300 Arenalı

Duydum, gördüm, iğrendim, bunaldım, sinirlendim, koydum, utandım, acıdım! Türkiye'de her zaman siyaset bir şekilde sporun içinde oldu, olacakta. Olmaması mümkün mü? Hayır. Bugüne bakarsak eğer karşımıza belediye takımları, devlet ile iç içe geçmiş yöneticilerin iş ortaklıkları veya kucaklaşmaları karşımıza çıkar. Mesele bu .oktan duruma kimlerin ne durumda karşı çıkacağı. Hatırlanacağı üzere Gs tribünleri bir ses verdi, ki Gs kulübü siyasetten yeterince beslenmiş bir kulüptür. Gs'li arkadaşlar buna karşı çıkacaklardır belki ama benim için geçmiş bunun örnekleriyle doludur. Herneyse, olay Gs'nin geçmişi değil bugün gelinen nokta, yapılan protestodur. Arena stadında yaşanan protestodan sonra yerden yere vurulan Gs tribünleri bir anda bundan faydalanmak isteyenlerin “U” dönüşü ile 300-500 kişinin provakasyonu bağlandı. Zaten Gs tribünleride böyle şey yapmazmış. Niye? Onlar nankör değillermiş, bir tane babaları varmış, onlar tweeter kullanmazlar, facede gezinirlermiş. Bu protestonun elbet siyasi bir tarafıda muhakkak olacaktır, o insanlarda bu ülkede yaşayan bireylerdir. Ama başka bir gerçek daha vardır ki o stadda taraftara, camiaya edilen hakaret siyasi görüşün önüne geçen bi durumdur, böyle yapılan bi konuşmaya sadece yuh çekmek azdır. Demokrasiden bahsedilen bir ülkede demokratik haklarını kullanan insanlara söylenenler, yapılanlar stadda söylenenlerden bin kat daha beterdir.
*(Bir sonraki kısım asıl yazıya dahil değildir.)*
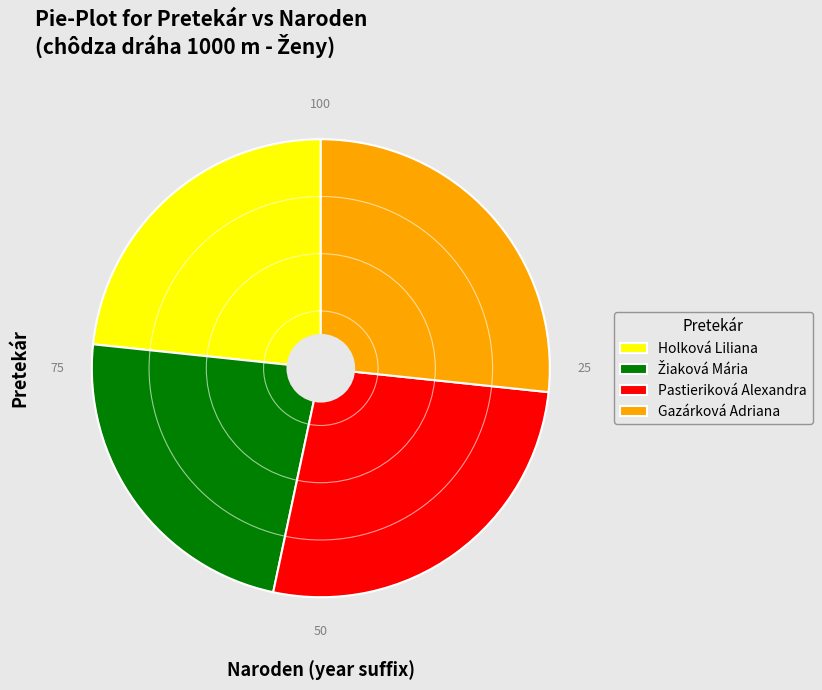

The Gazárková Adriana slice represents 21% of the pie. True or false?

False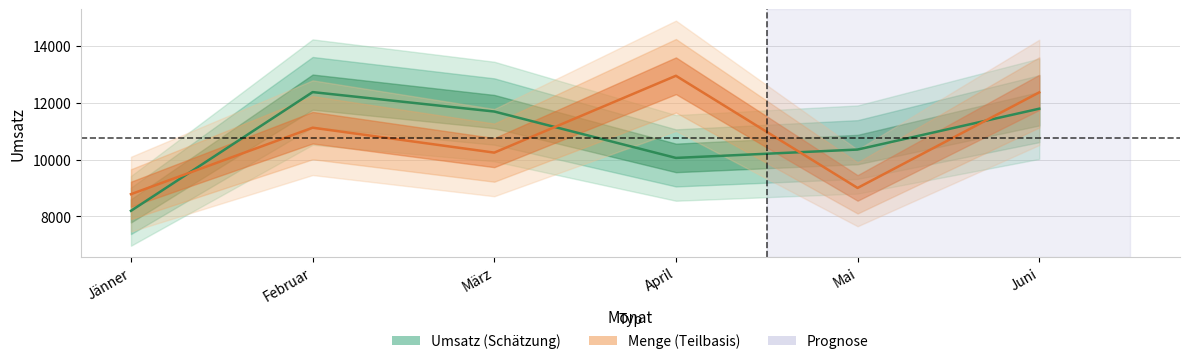

Is it true that Menge (skaliert) equals 10251.3 at März?

True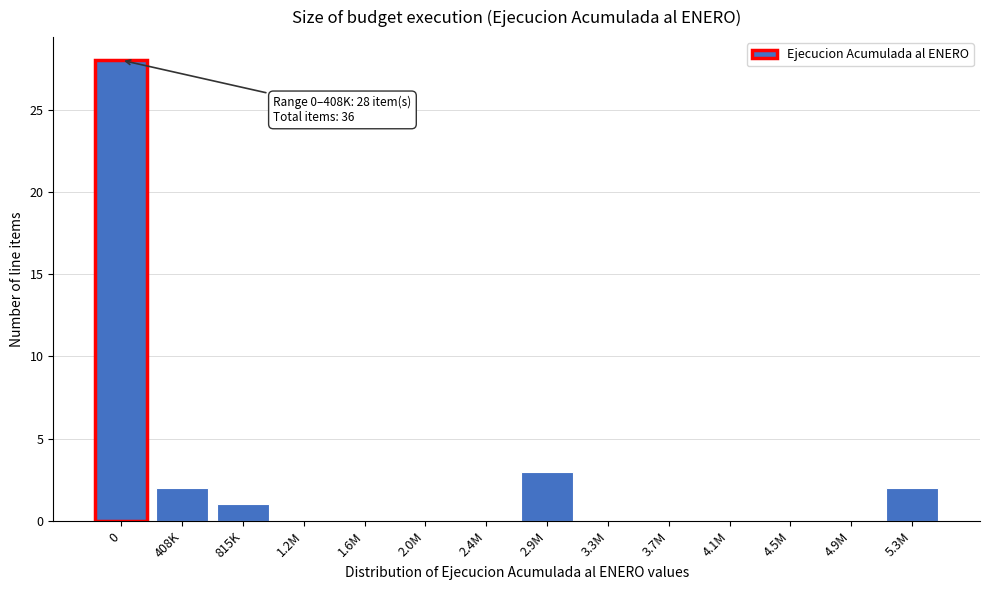

Reading left to right, list all the values displayed in this chart.

0=28	408K=2	815K=1	1.2M=0	1.6M=0	2.0M=0	2.4M=0	2.9M=3	3.3M=0	3.7M=0	4.1M=0	4.5M=0	4.9M=0	5.3M=2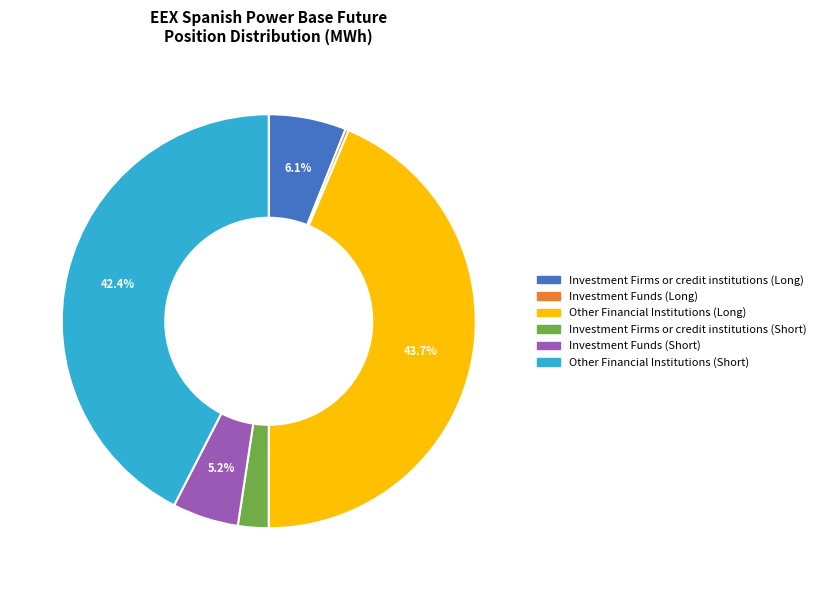

What is the ratio of the value at Investment Firms or credit institutions (Long) to the value at Investment Firms or credit institutions (Short)?

2.5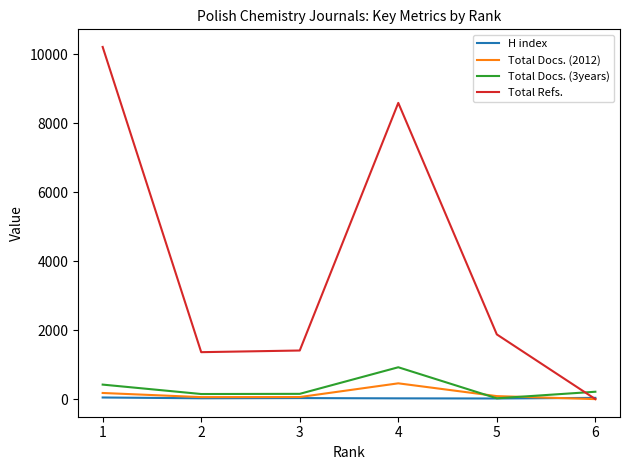

Which series has the largest range (max minus min)?

Total Refs.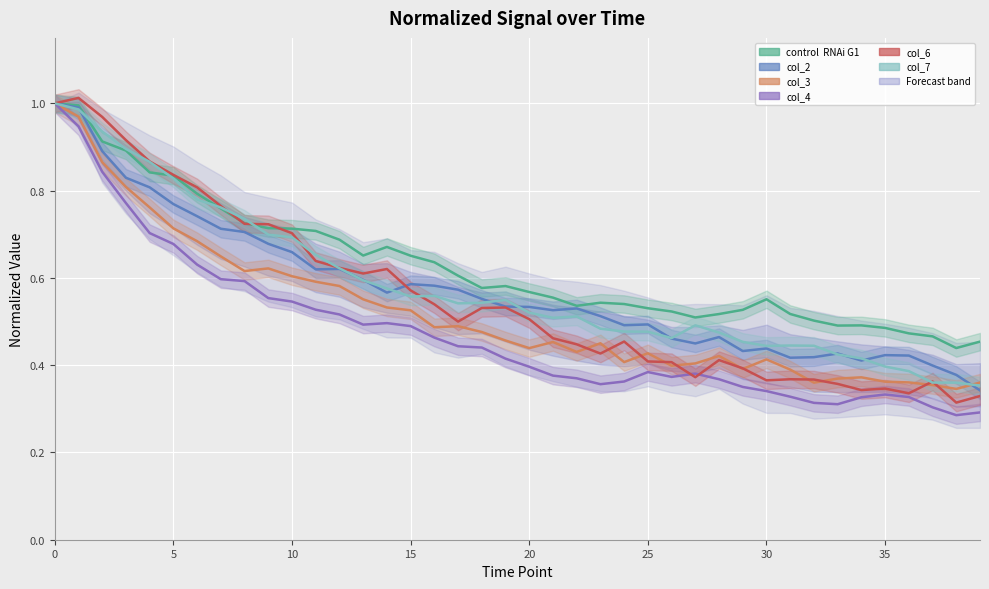

At how many categories does at least one series exceed 0?

40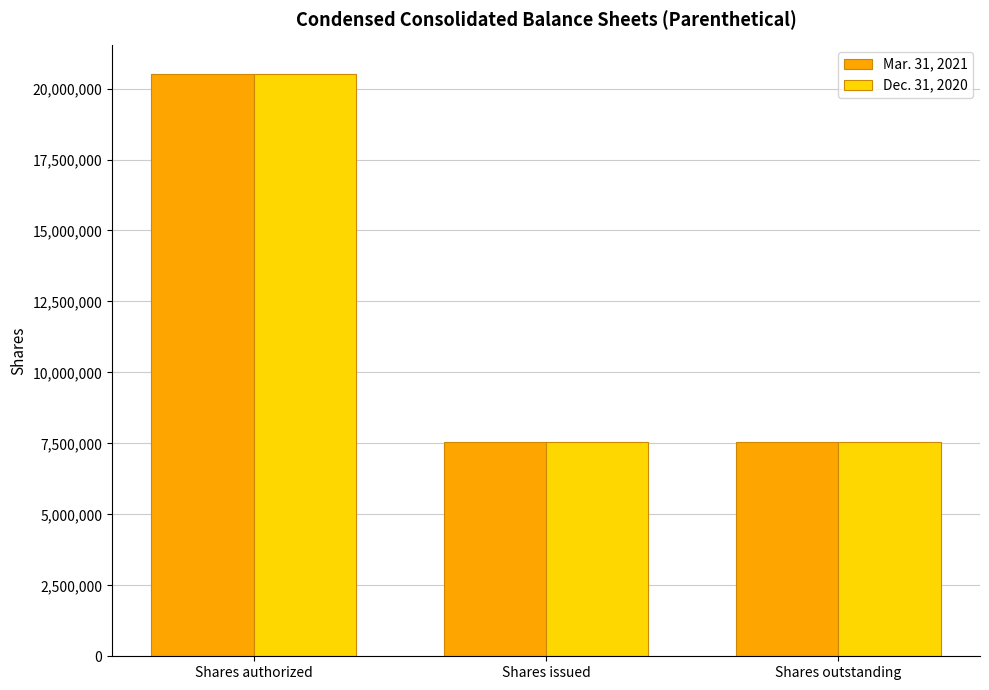

Reading left to right, list all the values displayed in this chart.

Mar. 31, 2021: Shares authorized=20500000	Shares issued=7554000	Shares outstanding=7554000
Dec. 31, 2020: Shares authorized=20500000	Shares issued=7566000	Shares outstanding=7566000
Bu protestodan sonra yaşananlar başka bir gerçeği tekrar tekrar yüzümüze vurdu. Hükümet demokratız diye bol kepçeden sallasada ne kadar faşist ne kadar despot bir yönetim anlayışında olduklarını açıkça gösterdi. Hakaretler, tehtidler, polisi, savcıyı ortaya sürmeler, göz korkutmalar. Anlayacağınız “üçüncü dünya ülkesiyiz” klişesi bir defa daha beden buldu.


* Hükümet; stadın açılışından nemalanmak istedi, protesto edildi. Bu seferde mazlum, ezilmiş ayağından nemalanmaya çalışıyor ki bakanın biri bunu çekinmeden dile getiriyor. E, bunlar değil miydi iktidara böyle gelen?

*Adnan Polat; işadamlığı nedeniyle hükümetin kucağında, böyle bir protestodan sonra ne yapacağını şaşırdı. E, o da kendine yakışanı yaptı. Hükümet lehine açıklamalarla gönüllerini almaya çalıştı. Akside beklenemezdi. Kucaklarında olmasaydı ne olurdu? Değişen Bir şey olmazdı.

* Ultraslan; çevir kazı yanmasın tadında yaptıkları kolpa açıklamalar. Dik durmak zor maharet!

En son katılamadığım ama gururlandığım farklı tribünlerin katıldığı Taksim yürüyüşü, umarım bu kıvılcım yangının başlangıcı olur.